Es gibt Untersuchungen, die das belegen. In wissenschaftlichen Studien hat man festgestellt, dass sich beim Meditieren nach etwa 20 Minuten ein Wechsel vollzieht und wir statt aus der linken viel mehr aus der rechten Hirnhälfte heraus funktionieren. In einfachen Worten ausgedrückt: Wir sind nicht mehr so aktiv und zielorientiert. Stattdessen fühlen wir uns friedlicher und geerdeter, der Gedankenfluss verlangsamt sich, und wir sind offener für unsere Intuition, Gefühle, Kreativität und natürliche Freude, also stärker in Kontakt mit den tieferen Schichten unseres Seins.«

»Also …«, Rodney lässt nicht locker, »wie lange, glaubst du, wird es dauern, bis wir etwas von diesen positiven Wirkungen zu spüren bekommen – wenn wir täglich oder so gut wie täglich meditieren?«

»Es gibt eine Reihe von Forschungen zu den Wirkungen der Achtsamkeitsmeditation«, antwortet der Mönch. »In einer Studie stellten Forscher bei Teilnehmern, die acht Wochen lang täglich 20 Minuten meditiert hatten, physische Veränderungen im Gehirn fest. Auch war ihr Stresspegel generell niedriger, und sie schnitten im Vergleich zur Kontrollgruppe, die nicht meditierte, bei stressigen Multi-Tasking-Tests besser ab. Regelmäßiges, vorzugsweise tägliches Meditieren hat sich außerdem als gedächtnisstärkend erwiesen. Es lindert Depressionen und verlängert die Aufmerksamkeitsspanne.

Mit anderen Worten …« Der Mönch strahlt. »Es lohnt sich! Und sobald sich die ersten positiven Wirkungen einstellen, wirkt das zusätzlich motivierend. Viele Leute fangen mit dem Meditieren an, weil sie von den Vorzügen gehört haben; und dann bleiben sie dabei, weil sie diese am eigenen Leib erfahren haben und das Meditieren auf einmal zu genießen beginnen … Man bewegt sich also quasi von Gewinn zu Gewinn zu Gewinn.«

Es folgt eine Pause. Der Mönch schaut in die Runde. Nikki, die ich im Stillen die Yoga-Frau nenne, weil sie so aussieht, als würde sie regelmäßig ihre Asanas praktizieren, hebt die Hand.

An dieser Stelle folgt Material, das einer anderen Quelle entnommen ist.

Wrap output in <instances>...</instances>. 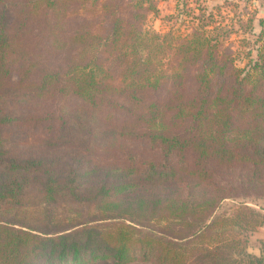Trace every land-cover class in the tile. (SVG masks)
<instances>
[{
  "label": "trees",
  "instance_id": "trees-1",
  "mask_svg": "<svg viewBox=\"0 0 264 264\" xmlns=\"http://www.w3.org/2000/svg\"><path fill=\"white\" fill-rule=\"evenodd\" d=\"M157 10L0 0V264H264V212H219L264 199V45L240 68Z\"/></svg>",
  "mask_w": 264,
  "mask_h": 264
},
{
  "label": "rangeland",
  "instance_id": "rangeland-1",
  "mask_svg": "<svg viewBox=\"0 0 264 264\" xmlns=\"http://www.w3.org/2000/svg\"><path fill=\"white\" fill-rule=\"evenodd\" d=\"M155 3L158 10L148 15L147 30L184 38L190 35L193 27L214 20L213 26L221 25L220 33L213 30V26L208 30L214 38L224 41V48L236 52V64L240 68L248 69L250 59L247 53L252 52L253 60L264 45V0H155ZM46 103L44 108L55 109L58 100L49 99ZM62 105L75 108L79 102L71 99L62 101ZM240 202L264 212V199L253 196L227 199L219 212H229ZM246 235L250 252L259 254L264 251V226Z\"/></svg>",
  "mask_w": 264,
  "mask_h": 264
}]
</instances>
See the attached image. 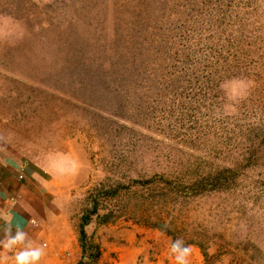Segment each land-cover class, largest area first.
Listing matches in <instances>:
<instances>
[{"label":"rangeland","instance_id":"obj_1","mask_svg":"<svg viewBox=\"0 0 264 264\" xmlns=\"http://www.w3.org/2000/svg\"><path fill=\"white\" fill-rule=\"evenodd\" d=\"M0 137L83 264H264V0H0Z\"/></svg>","mask_w":264,"mask_h":264},{"label":"crops","instance_id":"obj_2","mask_svg":"<svg viewBox=\"0 0 264 264\" xmlns=\"http://www.w3.org/2000/svg\"><path fill=\"white\" fill-rule=\"evenodd\" d=\"M47 178L33 169V162L25 159L20 150L7 144L6 137H0V241L5 239L3 217L7 215L13 234L20 229L27 233L33 247L44 246L46 254L39 264H76L83 255L82 247L67 229L66 232L57 229L55 196ZM128 232L132 235V246L145 253L143 264H163L165 245L161 232L149 228H131ZM21 248L6 251L0 246V254L8 257L7 264H15V255ZM149 249L154 255L152 259H148ZM168 251L170 261L176 263L175 256Z\"/></svg>","mask_w":264,"mask_h":264},{"label":"clouds","instance_id":"obj_3","mask_svg":"<svg viewBox=\"0 0 264 264\" xmlns=\"http://www.w3.org/2000/svg\"><path fill=\"white\" fill-rule=\"evenodd\" d=\"M3 218L6 221L5 239L0 241V246L6 251L22 246L21 250L15 255V264H39L46 254L44 246L33 247L27 233L20 229H17L13 234L10 217L5 215ZM171 252L175 256L176 264H190L189 258L192 248L186 245L183 240L177 239L173 241ZM7 260L8 257L6 255L0 254V264H7Z\"/></svg>","mask_w":264,"mask_h":264},{"label":"trees","instance_id":"obj_4","mask_svg":"<svg viewBox=\"0 0 264 264\" xmlns=\"http://www.w3.org/2000/svg\"><path fill=\"white\" fill-rule=\"evenodd\" d=\"M86 219V216L83 217V222L81 224V228L79 229V233H80V241H81V246H82V251H83V255L82 257L80 258V260L77 262V264H83L84 262V259L86 258V256H88L89 258H92L93 255L91 254V250L89 249L90 252H87V254L85 253V241H84V230H83V223H84V220Z\"/></svg>","mask_w":264,"mask_h":264}]
</instances>
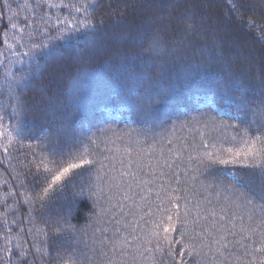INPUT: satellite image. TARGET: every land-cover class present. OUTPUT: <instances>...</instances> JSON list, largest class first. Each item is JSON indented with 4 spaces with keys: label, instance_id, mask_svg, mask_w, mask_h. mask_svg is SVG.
Segmentation results:
<instances>
[{
    "label": "snow or ice",
    "instance_id": "1",
    "mask_svg": "<svg viewBox=\"0 0 264 264\" xmlns=\"http://www.w3.org/2000/svg\"><path fill=\"white\" fill-rule=\"evenodd\" d=\"M45 5L69 10L68 15L57 18L51 26L54 36L47 27L51 19L47 11H41L33 32L29 33L30 37L38 35L40 41L30 43L26 52L15 51L16 44L24 47L22 37L16 44H10L7 32L4 33L3 44L12 49L16 63H27L25 75L17 77L10 68L7 70L15 83L9 81V88L0 94L10 97V105L5 103L0 108V149L9 158L14 139L20 148L25 147L22 138L30 112L39 110L51 121L72 118L68 105L78 99V88L70 87L67 99L57 100L43 84H34L44 70L43 58L55 52L56 45L50 41L76 40L91 46L104 23L92 18L100 6L99 0L78 3L60 0L59 5L52 0H36L35 9L43 10ZM5 6L10 7L7 0ZM229 8L244 21L237 4L229 0ZM36 15L34 11L33 17ZM25 21L26 27H33L32 19L25 17ZM123 22V19L116 21ZM247 25L264 32V23L255 19L249 18ZM10 27L16 29L17 24L10 23ZM186 29L195 31V25L188 24ZM24 30L19 28L21 33ZM260 38L264 39V35ZM151 51L160 55L158 40L153 42ZM23 57H28V61ZM86 75L84 70L74 80L82 81ZM145 79H149L146 74L130 73L126 83L118 78L113 83L138 113L150 117L153 102H159L169 89L162 88L159 77L148 84L143 82ZM30 89L33 94L28 96ZM240 91L239 97H233L227 88L219 90L223 102L220 120L202 112L200 117L185 120L179 126L173 124L169 137L153 139L152 143L138 137L133 139L131 132L124 140V136L112 129L98 130L91 136L71 134L63 139L52 138L51 129H43L37 137L43 143L27 144L32 159L24 165L32 176L30 183L38 189L33 204L39 202L44 207L88 172L94 176V183L88 187L99 206L88 264H148L149 261L150 264H264V98L252 107L244 95L246 87ZM133 97H139V102ZM9 106L18 138L11 131L5 138L2 113ZM249 112L251 120L247 116ZM119 141H124L122 149ZM112 145L116 146L115 151ZM216 173L231 183L216 180ZM208 175L213 176L214 182L205 183L202 178ZM69 227L64 223L53 227L51 233H61ZM11 231L8 228L3 234L5 244L0 248V264H11L14 254L9 247ZM27 256L21 249L18 264H26L19 257ZM56 264L77 262L71 253L64 258L58 251Z\"/></svg>",
    "mask_w": 264,
    "mask_h": 264
},
{
    "label": "trees",
    "instance_id": "2",
    "mask_svg": "<svg viewBox=\"0 0 264 264\" xmlns=\"http://www.w3.org/2000/svg\"><path fill=\"white\" fill-rule=\"evenodd\" d=\"M78 2L64 0V3ZM231 2L239 6L244 21L231 11L229 0H99L100 6L92 18L104 23L94 45L76 40L50 41L56 45L55 52L43 58L44 70L34 84H43L57 100L67 99L70 87L78 88L79 95L68 105L70 120L51 121L47 115L34 110L28 114L25 124L22 138L25 147L20 148L14 139L9 147L11 158L0 149V248L5 244L3 234L11 228L9 247L14 253L11 264H18L21 249L28 253L27 258L19 257L26 264H56L58 251L64 258L71 253L77 264H88L92 255L89 248L99 212L97 198L88 187L94 183V176L85 172L74 181V186L55 195L44 207L39 202L33 204L38 189L30 183L32 176L24 165L32 159L27 144L43 143L37 139L43 129L50 128V136L60 139L71 134L91 136L98 130L112 129L124 136V140L131 132L133 139L138 137L152 143L153 139L169 137L173 124L179 126L185 120L200 117L202 112L220 120L223 102L219 90L222 88L231 91L233 97H239L240 88L246 87L244 95L252 107L264 98V39L260 38L264 32L247 25L249 18L264 23V0ZM35 3L36 0H7L10 7H6L5 0H0V53H3L0 56L3 61L0 63V94L6 92L12 81L7 74L9 68L17 77L25 75L27 68V63H16L12 49L3 44L4 33L7 32L10 44H16L22 37L24 47L16 44L15 51L24 53L30 43L40 41L38 35L30 37L29 33L33 32L41 11L50 13L47 27L52 36L55 30L51 26L55 20L69 14V10L59 6L48 8L45 5L43 10H38ZM52 3L59 5L60 0H52ZM25 17L33 20V27L25 26ZM120 19L125 22L116 23ZM10 23H16L17 28H11ZM188 24L195 25V31L187 30ZM21 27L25 28L23 33L19 32ZM156 40L161 46L158 56L151 51ZM23 59L28 61L29 58ZM84 70H87L86 77L75 81L74 77ZM130 73L146 74L149 79L143 81L145 84L159 77L162 88L169 89L159 102H153L150 117L138 113L113 83L114 78L126 83ZM32 94L30 89L27 95ZM133 99L139 102L140 98ZM5 103L10 105V97L0 96V108ZM10 112L9 106L2 113L5 138L8 131L18 138L16 122ZM247 116L252 119V113ZM58 128L63 130L58 131ZM118 143L122 149L124 141ZM112 148L116 150L115 145ZM215 176L216 180L231 183L219 173ZM202 179L205 183L214 182L211 175ZM13 220L17 223H11ZM57 220L61 223L54 224ZM64 223L70 226L67 230L51 233L53 227ZM45 232L50 235L46 237ZM85 232L87 236L83 235Z\"/></svg>",
    "mask_w": 264,
    "mask_h": 264
}]
</instances>
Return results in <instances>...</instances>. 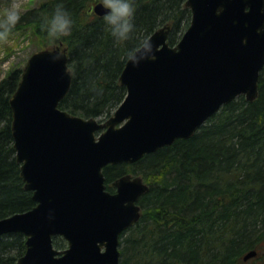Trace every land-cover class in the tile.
I'll list each match as a JSON object with an SVG mask.
<instances>
[{
	"label": "water",
	"instance_id": "water-1",
	"mask_svg": "<svg viewBox=\"0 0 264 264\" xmlns=\"http://www.w3.org/2000/svg\"><path fill=\"white\" fill-rule=\"evenodd\" d=\"M103 2L93 6L103 15ZM190 23L176 44L168 27L148 35L155 59L125 61L123 100L105 121L59 108L71 84L59 47L31 53L10 98L12 137L35 205L0 217V236L25 235L17 264H120V235L140 217L148 189L125 174L106 189L103 168L191 137L221 106L258 93L264 66V0H186ZM54 56L58 58L54 59ZM67 246L57 249L53 236ZM251 249L243 256L256 255Z\"/></svg>",
	"mask_w": 264,
	"mask_h": 264
},
{
	"label": "trees",
	"instance_id": "trees-1",
	"mask_svg": "<svg viewBox=\"0 0 264 264\" xmlns=\"http://www.w3.org/2000/svg\"><path fill=\"white\" fill-rule=\"evenodd\" d=\"M96 1L41 0L12 30L29 28L38 49L59 45L67 52L72 79L61 109L105 119L126 94L118 77L128 49L162 26L175 44L191 11L186 0H134L135 27L118 41L104 15L92 11ZM57 5L74 21L68 34L42 28ZM21 72L12 69L0 80V217L35 204L24 188L12 138L10 98ZM103 173L109 191L124 174L140 175L148 185L138 199L139 219L121 234L120 264H264V66L254 100L239 95L191 137L133 163L108 164ZM53 244L62 249L66 241L55 236ZM25 247L22 233L1 235L0 264H17ZM251 249L256 255L244 260Z\"/></svg>",
	"mask_w": 264,
	"mask_h": 264
},
{
	"label": "clouds",
	"instance_id": "clouds-1",
	"mask_svg": "<svg viewBox=\"0 0 264 264\" xmlns=\"http://www.w3.org/2000/svg\"><path fill=\"white\" fill-rule=\"evenodd\" d=\"M104 20L110 25L113 37L120 40H127L132 33L135 16L134 0H104ZM20 6L12 3L4 9L0 17V39H6L9 32L15 27L21 18ZM74 21L70 12L57 5L50 19L42 25L48 32L54 35L68 34L72 30ZM54 59L58 56H54ZM126 59L133 66L138 65L142 60L155 59V45L150 38H144L140 43L128 49Z\"/></svg>",
	"mask_w": 264,
	"mask_h": 264
},
{
	"label": "rangeland",
	"instance_id": "rangeland-1",
	"mask_svg": "<svg viewBox=\"0 0 264 264\" xmlns=\"http://www.w3.org/2000/svg\"><path fill=\"white\" fill-rule=\"evenodd\" d=\"M41 0H0V17L4 9L12 3H18L23 13L28 8L39 4ZM40 43L30 34L29 28L15 29L9 32L6 39H0V80L12 69H23L27 59L38 50ZM252 259V258H250ZM249 260V259H248Z\"/></svg>",
	"mask_w": 264,
	"mask_h": 264
}]
</instances>
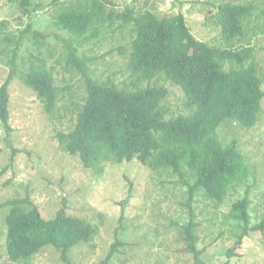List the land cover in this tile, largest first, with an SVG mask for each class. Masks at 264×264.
<instances>
[{
    "label": "trees",
    "instance_id": "trees-1",
    "mask_svg": "<svg viewBox=\"0 0 264 264\" xmlns=\"http://www.w3.org/2000/svg\"><path fill=\"white\" fill-rule=\"evenodd\" d=\"M12 1L18 2L24 15L32 16L42 9L35 5L29 12L30 0ZM58 1L61 0H54L52 5L58 6ZM71 1L61 11L54 9L56 14L45 13L51 27L58 31L51 34L61 45L57 63L65 72L79 75L85 87L83 101L79 106L74 104L78 109L74 125L57 134L58 143L97 174L106 165L134 160L152 172H170L187 194L182 203L189 211L184 239L193 264H204L200 261L203 250L197 246L199 222L194 214L195 201L202 197L216 203V207L223 206L230 190L251 177L236 143L224 145L217 129L226 121H235L248 129L257 124L264 90L254 50L215 47L195 39L181 12L165 17L151 11L136 12L126 6L123 11L107 13V0ZM176 3L180 9L186 4L175 0ZM212 8L220 38L230 43L242 33V19L251 13L253 4L213 2ZM262 15L264 18V9ZM39 18L12 32L4 29L5 22L0 24V57L7 58L10 68L0 87V124L6 134L12 131L9 85L14 79L20 78L36 94L49 115L64 103L62 90H69L56 86L55 68L45 60L42 50L52 37L40 30L45 28L36 26ZM107 22L109 28L114 26L113 33L124 29L130 33L126 64L129 75L122 86L117 75L104 79L97 75L95 65L98 60L104 61V56L89 55L93 46L90 41ZM163 79L182 92L188 114L167 118L162 102L169 91L162 86ZM152 81L157 85H149ZM8 205L5 251L11 262L28 261L51 247L69 264L70 250L91 242L97 233L94 225L68 215L65 207L53 218L45 219L28 198L13 200ZM249 205L248 189L243 198L230 204L227 218L239 229L233 249L240 247L250 233L264 235V220L250 226ZM119 246L121 242L117 240L98 264H108Z\"/></svg>",
    "mask_w": 264,
    "mask_h": 264
},
{
    "label": "rangeland",
    "instance_id": "rangeland-1",
    "mask_svg": "<svg viewBox=\"0 0 264 264\" xmlns=\"http://www.w3.org/2000/svg\"><path fill=\"white\" fill-rule=\"evenodd\" d=\"M53 1L30 0L29 12L35 5H41L42 9L28 16L21 12L18 2L0 0V24L5 22L4 29L8 32L22 29L29 21L41 16L35 21L36 26L45 28L40 30L52 37L42 50L45 60L49 67L55 68L56 86L69 88L68 91L62 90L64 103L49 115L40 99L20 78L9 85V126L12 131L6 134L0 124V264H67L51 247H46L28 261L11 262L6 256L8 202L24 198L34 203L45 219L53 218L58 210L65 207L68 215L97 228L91 242L81 243L70 250L69 264L104 261L117 240L121 246L108 264H193V256L184 239L189 211L183 208L182 203L187 194L170 172L155 173L134 160L106 165L103 172L97 174L84 167L79 158L65 152L58 143L57 134L69 131L74 125L76 107L83 101L85 87L79 75L65 72L61 63L56 61L61 45L51 34L58 31L51 27L50 17L45 13L56 14L54 9L61 11L72 1H58L55 7ZM168 1L107 0L105 7L107 13L120 12L129 6L136 12L151 11L166 17L168 13L181 12L195 39L227 49L251 47L264 90V0H179L186 2L181 9L174 1ZM213 2L253 4L251 13L242 19V33L230 43L220 38ZM108 24L100 27L98 36L90 41L93 46L89 55L104 56V61H97L95 72L103 79L117 75L118 84L122 86L129 75L126 64L130 33L129 29L113 33L114 26L109 28ZM120 46L122 51L121 48L118 50ZM9 70L7 58L0 57V87ZM153 84L157 85V82L149 83ZM162 86L169 91L162 102L167 118L188 114L182 92L165 79ZM217 133L224 145L236 143L250 168L251 177L245 184L230 190L228 201L223 206L216 207V203L202 197L195 201L194 214L199 222L197 246L203 250L200 261L204 264H264V235L250 233L240 247L233 249L239 229H235L227 218L230 204L243 198L248 189L250 226L264 220V98L253 128L226 121L219 126ZM231 249L234 251L227 255Z\"/></svg>",
    "mask_w": 264,
    "mask_h": 264
},
{
    "label": "built area",
    "instance_id": "built-area-1",
    "mask_svg": "<svg viewBox=\"0 0 264 264\" xmlns=\"http://www.w3.org/2000/svg\"><path fill=\"white\" fill-rule=\"evenodd\" d=\"M173 0H169L168 2H172Z\"/></svg>",
    "mask_w": 264,
    "mask_h": 264
},
{
    "label": "clouds",
    "instance_id": "clouds-1",
    "mask_svg": "<svg viewBox=\"0 0 264 264\" xmlns=\"http://www.w3.org/2000/svg\"><path fill=\"white\" fill-rule=\"evenodd\" d=\"M173 1L175 2V0H173ZM173 1H172V2H173ZM178 1H179V0H178ZM169 3H171V2H169Z\"/></svg>",
    "mask_w": 264,
    "mask_h": 264
},
{
    "label": "water",
    "instance_id": "water-1",
    "mask_svg": "<svg viewBox=\"0 0 264 264\" xmlns=\"http://www.w3.org/2000/svg\"><path fill=\"white\" fill-rule=\"evenodd\" d=\"M165 17H166V15H165Z\"/></svg>",
    "mask_w": 264,
    "mask_h": 264
}]
</instances>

»Darf ich eine praktische Frage stellen? Gibt es eine bestimmte Tageszeit, die sich besonders zum Meditieren anbietet?«

»Jede Zeit, die du für dich wählst und die in deinen Tagesablauf passt, ist die richtige«, antwortet der Mönch. »Natürlich empfiehlt es sich, die Zeit so zu wählen, dass du von anderen nicht gestört wirst. Sei also pragmatisch und schau, wann du dich am besten zurückziehen kannst.«

Wieder an uns alle gewandt, fährt er fort: »Schaltet euer Handy aus und sagt den Leuten, dass ihr eine Weile für euch sein möchtet – für 10, 15, 20 Minuten oder wie lange auch immer. Wenn ihr dann meditiert, und es kommen Geräusche – Flug- oder Verkehrslärm, Sirenen, Musik oder was auch immer –, lasst euch nicht irritieren. Regt euch nicht darüber auf. In der Meditation öffnen wir uns für den jetzigen Augenblick mit allem, was er beinhaltet – für das, ›was da ist‹.«

In die folgende Pause hinein meldet sich Debbie. Sie scheint sich komplett von ihrem Zuspätkommen erholt zu haben. »Wie oft soll ich meditieren?«, fragt sie. »Möglichst jeden Tag? Und wie lang soll eine solche Sitzung dauern?«

»Oje, da steckt ja sehr viel ›sollen‹ drin«, bemerkt der Mönch lachend.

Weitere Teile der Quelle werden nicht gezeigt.